[SELECTED EXTRACT]
* * * * * * * * *
Fear that a problem which has become widespread in the United States and Australia may now beginning to appear in the UK has prompted mycarcheck to highlight the danger of vehicles appearing on the open market after suffering serious weather-related damage.
Prior to the recent torrential rain and floods reports of storm damage to British cars were on target to hit a six year high. In the first three months of this year (2007) some insurance companies received around three times as many reports of storm damaged vehicles as they did for the whole of the previous12 months.
mycarcheck is concerned that this higher number of storm damaged cars will lead to a mirroring of the activity in the US as individuals attempt to pass off badly repaired or damaged vehicles as ok.
“After Hurricane Katrina flood damaged cars started appearing back on the US market at twice their usual rate,” said Roger Powell, General Manager of mycarcheck.com.
According to a report published by the American International Automobile Dealers Association the number of flood damaged vehicles in the US rose by 103 percent in 2002/06, due in no small part to Hurricane Katrina, compared to the previous five-year period between 1997 and 2001.
“While no one is suggesting that storm damage in the UK is on the same scale as in the US British motorists should be aware that the same practice of selling on damaged cars could become more common in this country,” added Mr Powell, spokesman for the vehicle history checking website.
“Such cars may look fine at first glance, but in many cases the safety and electronic systems can be compromised. People need to be aware that these cars will be hitting the market in the next few months and their best defence is to buy from a reputable dealer.
“If they do buy privately they should make sure they check out the history of the vehicle before handing over any cash,” he said.
Torrential rain in recent weeks caused millions of pounds worth of damage to property as communities across the country were deluged with flash floods which closed many roads and forced motorists to abandon their vehicles to the rising waters.
Many vehicles which are damaged by flood waters, falling trees and windswept debris are repairable even though insurance companies may have written them off as uneconomical to fix. However, problems arise when the repairs are not carried out properly or the seller wants to hide the fact the car has been damaged in order to negotiate a better price.
“Some sellers will admit the vehicles have been flooded or suffered storm damage, and the price will reflect that. However some vehicles will be cleaned and repaired to attempt to hide the problems and in some cases those problems could be potentially dangerous”.
* * * * * * * * *
Source data:
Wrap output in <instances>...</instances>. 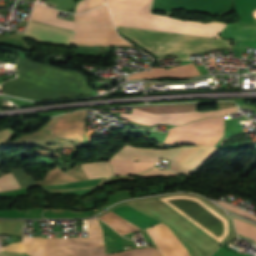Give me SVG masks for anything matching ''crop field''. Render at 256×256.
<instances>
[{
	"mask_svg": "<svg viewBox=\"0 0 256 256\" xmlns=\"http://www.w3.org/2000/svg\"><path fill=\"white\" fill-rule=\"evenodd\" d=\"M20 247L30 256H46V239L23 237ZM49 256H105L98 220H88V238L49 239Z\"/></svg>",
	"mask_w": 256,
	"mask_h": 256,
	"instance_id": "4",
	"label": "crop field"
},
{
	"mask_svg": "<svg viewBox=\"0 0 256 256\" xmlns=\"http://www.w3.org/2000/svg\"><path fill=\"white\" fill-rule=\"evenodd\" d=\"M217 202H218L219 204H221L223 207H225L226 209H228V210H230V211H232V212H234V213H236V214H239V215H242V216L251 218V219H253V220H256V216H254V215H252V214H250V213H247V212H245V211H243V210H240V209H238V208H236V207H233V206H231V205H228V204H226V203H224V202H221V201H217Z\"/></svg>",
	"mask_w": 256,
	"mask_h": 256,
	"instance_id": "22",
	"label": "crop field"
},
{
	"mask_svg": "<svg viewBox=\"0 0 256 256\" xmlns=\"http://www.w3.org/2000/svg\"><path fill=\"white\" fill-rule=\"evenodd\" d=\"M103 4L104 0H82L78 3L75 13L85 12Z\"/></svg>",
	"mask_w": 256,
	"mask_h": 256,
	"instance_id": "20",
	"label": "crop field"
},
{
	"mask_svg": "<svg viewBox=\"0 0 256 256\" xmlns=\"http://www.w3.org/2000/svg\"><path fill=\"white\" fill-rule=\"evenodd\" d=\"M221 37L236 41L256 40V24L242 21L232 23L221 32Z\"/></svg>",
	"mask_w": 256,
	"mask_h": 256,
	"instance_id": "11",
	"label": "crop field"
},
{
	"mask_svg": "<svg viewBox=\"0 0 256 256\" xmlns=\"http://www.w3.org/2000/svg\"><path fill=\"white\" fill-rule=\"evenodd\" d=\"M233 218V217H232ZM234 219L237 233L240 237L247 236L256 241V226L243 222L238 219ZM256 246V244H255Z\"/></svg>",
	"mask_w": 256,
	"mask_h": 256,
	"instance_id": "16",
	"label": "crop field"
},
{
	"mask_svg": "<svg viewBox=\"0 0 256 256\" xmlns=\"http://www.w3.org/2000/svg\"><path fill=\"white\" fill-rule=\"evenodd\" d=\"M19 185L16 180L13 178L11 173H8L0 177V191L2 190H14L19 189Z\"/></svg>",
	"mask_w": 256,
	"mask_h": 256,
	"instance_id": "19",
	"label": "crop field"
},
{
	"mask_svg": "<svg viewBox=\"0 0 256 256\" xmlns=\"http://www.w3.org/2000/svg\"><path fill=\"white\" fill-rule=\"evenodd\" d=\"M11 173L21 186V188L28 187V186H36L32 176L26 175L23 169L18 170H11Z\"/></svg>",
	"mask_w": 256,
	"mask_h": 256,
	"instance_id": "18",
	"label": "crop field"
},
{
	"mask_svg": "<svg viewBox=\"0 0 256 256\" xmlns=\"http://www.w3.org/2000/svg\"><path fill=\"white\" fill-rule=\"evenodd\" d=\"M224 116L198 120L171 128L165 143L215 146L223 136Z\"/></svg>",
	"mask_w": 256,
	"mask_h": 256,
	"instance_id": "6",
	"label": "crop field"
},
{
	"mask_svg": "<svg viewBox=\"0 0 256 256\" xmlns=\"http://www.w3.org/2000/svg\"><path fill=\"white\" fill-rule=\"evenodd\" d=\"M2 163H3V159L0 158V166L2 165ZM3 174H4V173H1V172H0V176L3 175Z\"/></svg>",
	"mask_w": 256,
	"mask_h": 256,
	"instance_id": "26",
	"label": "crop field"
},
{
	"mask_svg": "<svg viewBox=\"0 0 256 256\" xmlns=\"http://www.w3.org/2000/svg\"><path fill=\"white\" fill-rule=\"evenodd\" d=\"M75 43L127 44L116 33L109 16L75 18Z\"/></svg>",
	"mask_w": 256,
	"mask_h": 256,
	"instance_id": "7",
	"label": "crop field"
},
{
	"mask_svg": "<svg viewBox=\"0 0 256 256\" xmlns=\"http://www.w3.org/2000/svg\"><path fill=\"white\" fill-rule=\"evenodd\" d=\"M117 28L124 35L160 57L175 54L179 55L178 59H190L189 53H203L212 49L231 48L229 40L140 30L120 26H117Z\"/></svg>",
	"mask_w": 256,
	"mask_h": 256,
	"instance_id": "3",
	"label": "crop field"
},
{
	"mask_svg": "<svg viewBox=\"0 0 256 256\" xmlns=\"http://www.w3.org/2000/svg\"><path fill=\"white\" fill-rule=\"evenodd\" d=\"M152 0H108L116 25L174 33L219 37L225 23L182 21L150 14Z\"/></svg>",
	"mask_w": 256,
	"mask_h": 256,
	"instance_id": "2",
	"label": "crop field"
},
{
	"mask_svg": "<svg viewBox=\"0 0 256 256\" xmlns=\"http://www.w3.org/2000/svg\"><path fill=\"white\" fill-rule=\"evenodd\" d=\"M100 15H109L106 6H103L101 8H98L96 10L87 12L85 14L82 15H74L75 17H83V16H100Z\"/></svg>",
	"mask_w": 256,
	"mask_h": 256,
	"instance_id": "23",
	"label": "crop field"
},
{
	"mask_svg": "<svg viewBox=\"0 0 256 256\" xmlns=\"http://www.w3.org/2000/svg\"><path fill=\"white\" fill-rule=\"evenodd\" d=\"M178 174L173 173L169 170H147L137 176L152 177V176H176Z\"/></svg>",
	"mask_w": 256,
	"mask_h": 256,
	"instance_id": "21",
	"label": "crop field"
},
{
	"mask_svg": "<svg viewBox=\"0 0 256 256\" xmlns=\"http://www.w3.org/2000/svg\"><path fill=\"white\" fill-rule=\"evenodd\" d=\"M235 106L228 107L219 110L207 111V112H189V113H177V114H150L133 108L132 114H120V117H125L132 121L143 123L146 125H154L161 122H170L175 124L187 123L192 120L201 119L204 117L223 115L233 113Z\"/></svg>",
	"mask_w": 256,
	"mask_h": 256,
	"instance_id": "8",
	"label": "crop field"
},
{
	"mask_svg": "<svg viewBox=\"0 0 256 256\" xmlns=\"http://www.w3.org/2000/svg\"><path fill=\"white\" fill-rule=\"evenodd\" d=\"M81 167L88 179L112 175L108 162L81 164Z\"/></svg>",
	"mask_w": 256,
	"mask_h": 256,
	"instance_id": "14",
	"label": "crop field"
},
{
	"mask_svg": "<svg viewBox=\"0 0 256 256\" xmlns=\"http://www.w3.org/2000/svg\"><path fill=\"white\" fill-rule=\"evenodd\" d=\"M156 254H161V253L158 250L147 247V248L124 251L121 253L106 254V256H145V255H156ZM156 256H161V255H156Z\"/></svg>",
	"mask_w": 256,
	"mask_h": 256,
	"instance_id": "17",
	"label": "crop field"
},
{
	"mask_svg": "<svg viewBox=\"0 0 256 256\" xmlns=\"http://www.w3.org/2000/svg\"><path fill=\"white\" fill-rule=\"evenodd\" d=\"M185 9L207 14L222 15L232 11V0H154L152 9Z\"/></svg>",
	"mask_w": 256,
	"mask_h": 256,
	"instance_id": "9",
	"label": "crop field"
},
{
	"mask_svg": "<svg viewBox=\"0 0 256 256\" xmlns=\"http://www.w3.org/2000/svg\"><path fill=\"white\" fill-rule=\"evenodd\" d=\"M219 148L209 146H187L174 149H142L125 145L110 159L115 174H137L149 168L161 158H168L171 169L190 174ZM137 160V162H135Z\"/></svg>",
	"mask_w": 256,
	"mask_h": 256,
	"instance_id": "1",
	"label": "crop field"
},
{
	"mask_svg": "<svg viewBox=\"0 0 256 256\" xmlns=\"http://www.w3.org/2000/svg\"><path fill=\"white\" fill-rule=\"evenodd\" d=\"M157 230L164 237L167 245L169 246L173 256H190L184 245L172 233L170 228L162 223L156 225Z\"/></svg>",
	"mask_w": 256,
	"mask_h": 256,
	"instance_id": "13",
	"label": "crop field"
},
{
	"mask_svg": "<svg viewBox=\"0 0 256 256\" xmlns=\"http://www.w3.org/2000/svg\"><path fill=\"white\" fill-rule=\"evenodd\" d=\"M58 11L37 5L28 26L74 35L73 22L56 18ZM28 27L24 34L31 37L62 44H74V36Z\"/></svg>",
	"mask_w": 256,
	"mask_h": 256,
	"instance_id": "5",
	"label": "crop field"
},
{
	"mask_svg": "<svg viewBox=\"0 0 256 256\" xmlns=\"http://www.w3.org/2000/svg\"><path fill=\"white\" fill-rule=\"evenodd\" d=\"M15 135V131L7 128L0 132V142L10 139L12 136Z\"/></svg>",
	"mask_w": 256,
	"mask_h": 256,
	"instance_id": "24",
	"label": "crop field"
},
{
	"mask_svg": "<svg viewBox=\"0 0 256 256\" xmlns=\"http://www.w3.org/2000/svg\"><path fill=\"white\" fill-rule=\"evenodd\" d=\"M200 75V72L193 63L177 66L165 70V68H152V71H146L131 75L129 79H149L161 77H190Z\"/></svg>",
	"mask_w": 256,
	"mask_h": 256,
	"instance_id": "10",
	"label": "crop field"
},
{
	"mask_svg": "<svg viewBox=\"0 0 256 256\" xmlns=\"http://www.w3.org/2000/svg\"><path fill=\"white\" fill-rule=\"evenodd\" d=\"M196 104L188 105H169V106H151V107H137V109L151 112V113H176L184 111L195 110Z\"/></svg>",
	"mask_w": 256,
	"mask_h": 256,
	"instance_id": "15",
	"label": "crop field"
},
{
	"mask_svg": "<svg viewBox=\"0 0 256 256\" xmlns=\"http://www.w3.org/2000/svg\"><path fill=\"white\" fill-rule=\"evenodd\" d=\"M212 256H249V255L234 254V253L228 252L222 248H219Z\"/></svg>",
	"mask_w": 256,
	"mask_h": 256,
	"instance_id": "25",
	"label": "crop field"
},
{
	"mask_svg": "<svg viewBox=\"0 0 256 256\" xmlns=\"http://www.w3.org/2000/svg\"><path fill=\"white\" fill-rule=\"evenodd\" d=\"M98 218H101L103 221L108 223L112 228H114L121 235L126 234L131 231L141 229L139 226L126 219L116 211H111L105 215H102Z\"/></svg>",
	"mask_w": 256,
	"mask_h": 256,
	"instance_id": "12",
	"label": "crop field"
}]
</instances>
* * * * * * * * *
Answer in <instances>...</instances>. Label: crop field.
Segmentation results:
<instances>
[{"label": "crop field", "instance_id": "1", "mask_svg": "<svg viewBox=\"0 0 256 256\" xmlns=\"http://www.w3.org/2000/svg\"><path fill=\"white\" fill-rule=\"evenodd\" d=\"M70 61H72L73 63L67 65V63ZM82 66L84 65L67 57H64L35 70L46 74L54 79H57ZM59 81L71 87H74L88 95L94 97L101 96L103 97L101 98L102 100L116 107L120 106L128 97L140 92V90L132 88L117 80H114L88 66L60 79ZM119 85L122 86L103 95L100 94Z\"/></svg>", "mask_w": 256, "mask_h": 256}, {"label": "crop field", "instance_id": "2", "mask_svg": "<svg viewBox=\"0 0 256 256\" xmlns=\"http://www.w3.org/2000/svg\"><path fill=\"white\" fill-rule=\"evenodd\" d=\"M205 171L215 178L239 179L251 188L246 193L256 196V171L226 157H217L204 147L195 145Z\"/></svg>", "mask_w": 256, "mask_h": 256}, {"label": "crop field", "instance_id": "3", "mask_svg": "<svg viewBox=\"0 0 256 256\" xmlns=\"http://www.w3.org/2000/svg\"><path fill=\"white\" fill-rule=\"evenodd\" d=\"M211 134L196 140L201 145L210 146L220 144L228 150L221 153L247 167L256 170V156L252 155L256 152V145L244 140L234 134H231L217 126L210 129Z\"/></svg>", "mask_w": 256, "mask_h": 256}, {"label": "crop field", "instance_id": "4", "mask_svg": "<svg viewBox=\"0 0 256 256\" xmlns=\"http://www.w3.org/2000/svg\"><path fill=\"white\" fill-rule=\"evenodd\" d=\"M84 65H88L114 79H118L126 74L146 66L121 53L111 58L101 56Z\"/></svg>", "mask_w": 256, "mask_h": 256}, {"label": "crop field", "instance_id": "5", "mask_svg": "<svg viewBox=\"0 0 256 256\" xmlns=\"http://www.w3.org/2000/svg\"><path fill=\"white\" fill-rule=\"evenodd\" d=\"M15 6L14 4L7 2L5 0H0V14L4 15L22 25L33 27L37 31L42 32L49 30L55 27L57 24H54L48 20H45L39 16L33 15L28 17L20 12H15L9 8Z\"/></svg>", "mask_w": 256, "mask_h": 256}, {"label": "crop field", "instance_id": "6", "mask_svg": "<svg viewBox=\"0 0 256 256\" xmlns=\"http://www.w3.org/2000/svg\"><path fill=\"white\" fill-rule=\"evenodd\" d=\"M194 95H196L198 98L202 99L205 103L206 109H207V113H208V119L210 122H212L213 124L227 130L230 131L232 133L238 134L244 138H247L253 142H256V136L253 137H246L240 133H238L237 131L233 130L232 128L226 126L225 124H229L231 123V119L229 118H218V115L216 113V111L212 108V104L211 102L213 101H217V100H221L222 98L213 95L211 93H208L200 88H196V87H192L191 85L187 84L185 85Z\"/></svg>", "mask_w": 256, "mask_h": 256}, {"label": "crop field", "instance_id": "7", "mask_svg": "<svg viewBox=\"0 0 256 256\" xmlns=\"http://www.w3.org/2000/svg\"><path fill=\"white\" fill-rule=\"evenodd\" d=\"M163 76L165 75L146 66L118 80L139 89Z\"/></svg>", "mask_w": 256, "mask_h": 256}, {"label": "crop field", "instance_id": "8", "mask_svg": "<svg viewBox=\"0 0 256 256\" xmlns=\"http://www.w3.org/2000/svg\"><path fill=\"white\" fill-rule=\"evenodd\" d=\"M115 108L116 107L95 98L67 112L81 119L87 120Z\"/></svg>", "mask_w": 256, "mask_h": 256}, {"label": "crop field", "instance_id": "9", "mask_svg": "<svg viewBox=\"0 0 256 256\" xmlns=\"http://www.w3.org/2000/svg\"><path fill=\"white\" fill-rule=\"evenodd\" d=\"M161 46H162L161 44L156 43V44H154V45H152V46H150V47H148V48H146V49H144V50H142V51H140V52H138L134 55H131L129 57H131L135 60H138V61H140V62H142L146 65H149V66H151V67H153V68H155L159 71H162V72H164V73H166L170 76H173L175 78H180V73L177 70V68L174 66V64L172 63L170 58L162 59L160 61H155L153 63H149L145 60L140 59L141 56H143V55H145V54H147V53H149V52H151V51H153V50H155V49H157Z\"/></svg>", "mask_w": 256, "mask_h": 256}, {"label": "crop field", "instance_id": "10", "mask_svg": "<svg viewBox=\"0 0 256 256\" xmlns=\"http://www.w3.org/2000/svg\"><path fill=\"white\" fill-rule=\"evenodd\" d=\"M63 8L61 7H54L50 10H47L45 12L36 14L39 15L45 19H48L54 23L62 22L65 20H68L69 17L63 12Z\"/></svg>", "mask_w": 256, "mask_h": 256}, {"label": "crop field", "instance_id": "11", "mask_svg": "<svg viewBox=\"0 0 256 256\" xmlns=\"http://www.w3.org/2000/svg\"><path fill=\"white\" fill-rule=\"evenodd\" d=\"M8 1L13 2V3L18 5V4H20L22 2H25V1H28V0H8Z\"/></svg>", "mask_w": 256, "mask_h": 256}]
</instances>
* * * * * * * * *
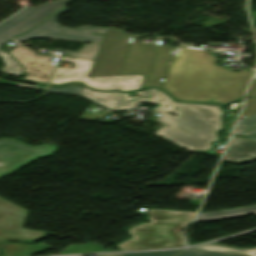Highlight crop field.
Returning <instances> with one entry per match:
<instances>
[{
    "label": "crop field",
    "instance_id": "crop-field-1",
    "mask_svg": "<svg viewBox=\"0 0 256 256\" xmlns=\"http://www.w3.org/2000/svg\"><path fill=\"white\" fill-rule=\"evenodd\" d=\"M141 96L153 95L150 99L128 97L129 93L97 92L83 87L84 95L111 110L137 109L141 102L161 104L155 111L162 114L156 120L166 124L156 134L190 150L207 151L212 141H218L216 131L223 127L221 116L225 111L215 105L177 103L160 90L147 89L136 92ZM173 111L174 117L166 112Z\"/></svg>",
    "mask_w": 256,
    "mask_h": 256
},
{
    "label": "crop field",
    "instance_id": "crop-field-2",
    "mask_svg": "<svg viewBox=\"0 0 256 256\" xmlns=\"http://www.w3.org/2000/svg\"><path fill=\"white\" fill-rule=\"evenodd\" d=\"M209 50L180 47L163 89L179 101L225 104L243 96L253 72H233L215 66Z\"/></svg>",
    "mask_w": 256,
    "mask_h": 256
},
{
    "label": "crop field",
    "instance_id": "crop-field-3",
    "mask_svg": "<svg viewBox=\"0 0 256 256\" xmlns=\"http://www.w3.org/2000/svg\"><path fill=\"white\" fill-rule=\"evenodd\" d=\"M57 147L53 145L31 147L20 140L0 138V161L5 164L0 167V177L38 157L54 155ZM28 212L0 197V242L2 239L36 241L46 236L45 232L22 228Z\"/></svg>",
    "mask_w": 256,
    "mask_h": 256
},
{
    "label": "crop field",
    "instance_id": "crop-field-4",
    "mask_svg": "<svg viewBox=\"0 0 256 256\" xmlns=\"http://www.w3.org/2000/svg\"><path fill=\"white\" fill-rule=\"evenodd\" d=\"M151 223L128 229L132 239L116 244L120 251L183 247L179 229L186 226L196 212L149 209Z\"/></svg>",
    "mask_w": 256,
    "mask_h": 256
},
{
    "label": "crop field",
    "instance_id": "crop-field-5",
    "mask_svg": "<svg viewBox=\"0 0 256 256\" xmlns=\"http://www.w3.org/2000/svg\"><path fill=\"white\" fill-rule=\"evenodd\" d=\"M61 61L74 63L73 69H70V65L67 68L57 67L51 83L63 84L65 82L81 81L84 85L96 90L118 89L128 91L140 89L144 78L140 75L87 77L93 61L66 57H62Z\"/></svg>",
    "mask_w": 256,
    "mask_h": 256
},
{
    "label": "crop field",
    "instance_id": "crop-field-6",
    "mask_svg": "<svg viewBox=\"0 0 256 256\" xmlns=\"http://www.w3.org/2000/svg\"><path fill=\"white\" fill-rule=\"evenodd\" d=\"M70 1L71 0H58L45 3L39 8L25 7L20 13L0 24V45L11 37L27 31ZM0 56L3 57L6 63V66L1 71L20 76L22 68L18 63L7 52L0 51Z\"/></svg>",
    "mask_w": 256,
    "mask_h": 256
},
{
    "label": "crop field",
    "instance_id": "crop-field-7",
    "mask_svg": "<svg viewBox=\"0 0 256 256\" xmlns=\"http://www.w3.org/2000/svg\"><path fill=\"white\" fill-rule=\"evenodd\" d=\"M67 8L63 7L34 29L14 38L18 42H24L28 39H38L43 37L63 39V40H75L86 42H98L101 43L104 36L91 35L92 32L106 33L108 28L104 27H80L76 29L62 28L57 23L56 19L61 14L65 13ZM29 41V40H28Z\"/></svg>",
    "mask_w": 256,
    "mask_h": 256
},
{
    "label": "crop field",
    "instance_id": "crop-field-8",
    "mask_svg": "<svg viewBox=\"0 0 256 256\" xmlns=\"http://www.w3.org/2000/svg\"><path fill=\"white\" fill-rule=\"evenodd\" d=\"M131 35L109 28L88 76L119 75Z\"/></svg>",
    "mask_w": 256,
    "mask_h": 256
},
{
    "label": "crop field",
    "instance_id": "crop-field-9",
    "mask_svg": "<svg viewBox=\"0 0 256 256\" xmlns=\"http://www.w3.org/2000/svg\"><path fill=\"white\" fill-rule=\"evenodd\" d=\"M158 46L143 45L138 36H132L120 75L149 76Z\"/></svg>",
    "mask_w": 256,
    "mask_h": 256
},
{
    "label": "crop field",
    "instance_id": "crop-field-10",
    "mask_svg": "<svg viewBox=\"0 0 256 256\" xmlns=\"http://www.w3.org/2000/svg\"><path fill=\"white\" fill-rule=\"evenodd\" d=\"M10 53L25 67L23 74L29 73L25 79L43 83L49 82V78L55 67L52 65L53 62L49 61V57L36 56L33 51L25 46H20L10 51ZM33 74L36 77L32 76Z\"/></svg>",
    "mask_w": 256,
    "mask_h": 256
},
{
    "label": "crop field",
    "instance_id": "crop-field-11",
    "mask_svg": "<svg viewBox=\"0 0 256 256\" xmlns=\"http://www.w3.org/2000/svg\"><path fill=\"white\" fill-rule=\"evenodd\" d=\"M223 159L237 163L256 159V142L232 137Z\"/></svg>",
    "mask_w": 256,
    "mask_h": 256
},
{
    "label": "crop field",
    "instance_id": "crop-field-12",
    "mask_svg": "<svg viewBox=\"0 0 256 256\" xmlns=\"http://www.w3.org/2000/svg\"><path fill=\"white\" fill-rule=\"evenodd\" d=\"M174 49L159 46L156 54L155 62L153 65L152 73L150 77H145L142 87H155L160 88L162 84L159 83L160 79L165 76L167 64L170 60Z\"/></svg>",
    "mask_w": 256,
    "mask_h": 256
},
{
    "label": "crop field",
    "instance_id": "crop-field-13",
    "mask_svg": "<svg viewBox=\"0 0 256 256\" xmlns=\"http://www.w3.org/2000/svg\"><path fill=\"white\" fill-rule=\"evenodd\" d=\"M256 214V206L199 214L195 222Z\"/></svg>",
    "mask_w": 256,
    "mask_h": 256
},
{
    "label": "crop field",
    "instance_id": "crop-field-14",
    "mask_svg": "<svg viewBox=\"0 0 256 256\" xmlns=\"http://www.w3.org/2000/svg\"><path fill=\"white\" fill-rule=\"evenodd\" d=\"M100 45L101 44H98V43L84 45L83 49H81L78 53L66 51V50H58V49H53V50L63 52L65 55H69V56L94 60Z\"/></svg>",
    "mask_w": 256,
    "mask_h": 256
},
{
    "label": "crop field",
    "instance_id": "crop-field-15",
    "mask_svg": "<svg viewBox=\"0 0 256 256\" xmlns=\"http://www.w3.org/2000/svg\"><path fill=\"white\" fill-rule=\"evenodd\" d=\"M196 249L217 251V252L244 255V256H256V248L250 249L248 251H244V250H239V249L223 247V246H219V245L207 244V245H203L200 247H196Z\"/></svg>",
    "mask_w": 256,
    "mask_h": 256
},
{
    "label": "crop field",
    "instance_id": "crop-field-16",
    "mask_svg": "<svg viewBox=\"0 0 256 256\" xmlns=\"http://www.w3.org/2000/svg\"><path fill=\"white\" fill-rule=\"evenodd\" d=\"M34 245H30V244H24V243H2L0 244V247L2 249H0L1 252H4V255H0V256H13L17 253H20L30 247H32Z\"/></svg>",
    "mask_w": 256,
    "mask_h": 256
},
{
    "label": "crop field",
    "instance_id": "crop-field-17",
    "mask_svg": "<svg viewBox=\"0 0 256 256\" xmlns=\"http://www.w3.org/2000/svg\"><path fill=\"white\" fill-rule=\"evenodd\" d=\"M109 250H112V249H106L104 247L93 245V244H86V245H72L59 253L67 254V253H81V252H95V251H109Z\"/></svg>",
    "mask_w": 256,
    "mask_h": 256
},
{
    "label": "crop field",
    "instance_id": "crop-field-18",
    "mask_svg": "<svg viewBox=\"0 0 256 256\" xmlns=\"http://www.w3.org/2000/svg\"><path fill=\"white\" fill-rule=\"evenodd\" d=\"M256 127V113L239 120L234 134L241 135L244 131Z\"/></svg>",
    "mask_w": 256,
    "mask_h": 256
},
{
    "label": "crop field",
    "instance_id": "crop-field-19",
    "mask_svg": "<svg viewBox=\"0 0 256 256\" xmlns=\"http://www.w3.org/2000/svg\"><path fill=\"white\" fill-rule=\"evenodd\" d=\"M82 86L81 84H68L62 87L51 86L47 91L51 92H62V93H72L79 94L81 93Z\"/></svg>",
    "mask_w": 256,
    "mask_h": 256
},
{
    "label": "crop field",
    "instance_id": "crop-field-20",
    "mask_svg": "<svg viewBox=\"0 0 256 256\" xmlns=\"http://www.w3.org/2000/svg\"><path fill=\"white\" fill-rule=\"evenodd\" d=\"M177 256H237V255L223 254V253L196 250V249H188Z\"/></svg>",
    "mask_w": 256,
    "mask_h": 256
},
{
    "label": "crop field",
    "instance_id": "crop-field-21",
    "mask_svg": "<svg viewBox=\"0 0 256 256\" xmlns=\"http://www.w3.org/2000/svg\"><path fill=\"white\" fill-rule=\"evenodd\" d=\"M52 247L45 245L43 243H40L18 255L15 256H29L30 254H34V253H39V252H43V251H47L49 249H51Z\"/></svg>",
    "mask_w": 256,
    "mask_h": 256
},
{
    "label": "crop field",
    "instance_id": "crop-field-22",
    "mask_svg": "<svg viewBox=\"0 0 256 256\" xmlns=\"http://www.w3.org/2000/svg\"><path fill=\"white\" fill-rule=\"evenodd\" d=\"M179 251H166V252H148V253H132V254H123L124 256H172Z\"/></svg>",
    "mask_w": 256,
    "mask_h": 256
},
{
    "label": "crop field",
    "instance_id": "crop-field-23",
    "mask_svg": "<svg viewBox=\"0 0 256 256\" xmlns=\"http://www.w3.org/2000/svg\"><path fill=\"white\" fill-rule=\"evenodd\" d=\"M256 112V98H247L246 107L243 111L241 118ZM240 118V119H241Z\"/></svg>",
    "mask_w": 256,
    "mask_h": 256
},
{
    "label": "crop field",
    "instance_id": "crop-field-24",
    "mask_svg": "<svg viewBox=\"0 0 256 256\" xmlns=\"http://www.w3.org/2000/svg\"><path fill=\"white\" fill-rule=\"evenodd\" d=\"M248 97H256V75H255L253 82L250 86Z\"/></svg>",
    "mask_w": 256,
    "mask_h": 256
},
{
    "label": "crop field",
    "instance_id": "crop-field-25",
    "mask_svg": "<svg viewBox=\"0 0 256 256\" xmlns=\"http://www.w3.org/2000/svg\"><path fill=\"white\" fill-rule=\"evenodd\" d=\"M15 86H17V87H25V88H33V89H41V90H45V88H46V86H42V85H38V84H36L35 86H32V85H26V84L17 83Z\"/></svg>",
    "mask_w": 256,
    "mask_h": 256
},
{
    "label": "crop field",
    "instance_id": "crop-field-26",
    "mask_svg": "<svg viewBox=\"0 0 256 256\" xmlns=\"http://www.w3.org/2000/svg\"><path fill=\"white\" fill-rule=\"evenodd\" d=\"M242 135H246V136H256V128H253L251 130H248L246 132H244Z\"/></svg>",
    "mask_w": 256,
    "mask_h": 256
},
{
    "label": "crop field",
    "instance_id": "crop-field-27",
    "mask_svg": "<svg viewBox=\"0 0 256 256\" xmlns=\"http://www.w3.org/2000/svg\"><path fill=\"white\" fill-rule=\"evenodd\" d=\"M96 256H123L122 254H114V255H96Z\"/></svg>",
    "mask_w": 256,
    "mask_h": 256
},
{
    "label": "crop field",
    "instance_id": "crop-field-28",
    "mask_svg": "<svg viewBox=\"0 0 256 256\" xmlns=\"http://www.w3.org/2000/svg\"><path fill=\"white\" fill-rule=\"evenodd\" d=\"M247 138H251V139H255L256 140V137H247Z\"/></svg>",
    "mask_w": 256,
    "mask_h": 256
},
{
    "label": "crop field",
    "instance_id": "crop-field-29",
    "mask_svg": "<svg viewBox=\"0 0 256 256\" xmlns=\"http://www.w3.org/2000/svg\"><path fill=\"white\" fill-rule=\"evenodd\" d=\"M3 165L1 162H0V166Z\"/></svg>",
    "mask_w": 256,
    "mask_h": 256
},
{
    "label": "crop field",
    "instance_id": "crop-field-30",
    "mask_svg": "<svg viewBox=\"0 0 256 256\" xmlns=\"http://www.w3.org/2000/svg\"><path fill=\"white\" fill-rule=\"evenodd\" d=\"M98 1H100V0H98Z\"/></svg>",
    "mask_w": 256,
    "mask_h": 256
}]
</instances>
* * * * * * * * *
[PROBLEMS TO SOLVE]
A – Can you reproduce the part of the storm-damaged cars article starting at "Fear that a" and ending at "the previous12 months."?
B – How would you restate, more briefly, the paragraph in the storm-damaged cars article that begins "Many vehicles which are damaged by flood waters", keeping its main facts?

[ANSWERS TO EACH TASK]
A –
Fear that a problem which has become widespread in the United States and Australia may now beginning to appear in the UK has prompted mycarcheck to highlight the danger of vehicles appearing on the open market after suffering serious weather-related damage.
Prior to the recent torrential rain and floods reports of storm damage to British cars were on target to hit a six year high. In the first three months of this year (2007) some insurance companies received around three times as many reports of storm damaged vehicles as they did for the whole of the previous12 months.

B – Cars hit by floodwater, falling trees or windblown debris can often be repaired, even when insurers have written them off as uneconomical to fix. Trouble arises when the repairs are done badly or when sellers hide the damage to get a better price.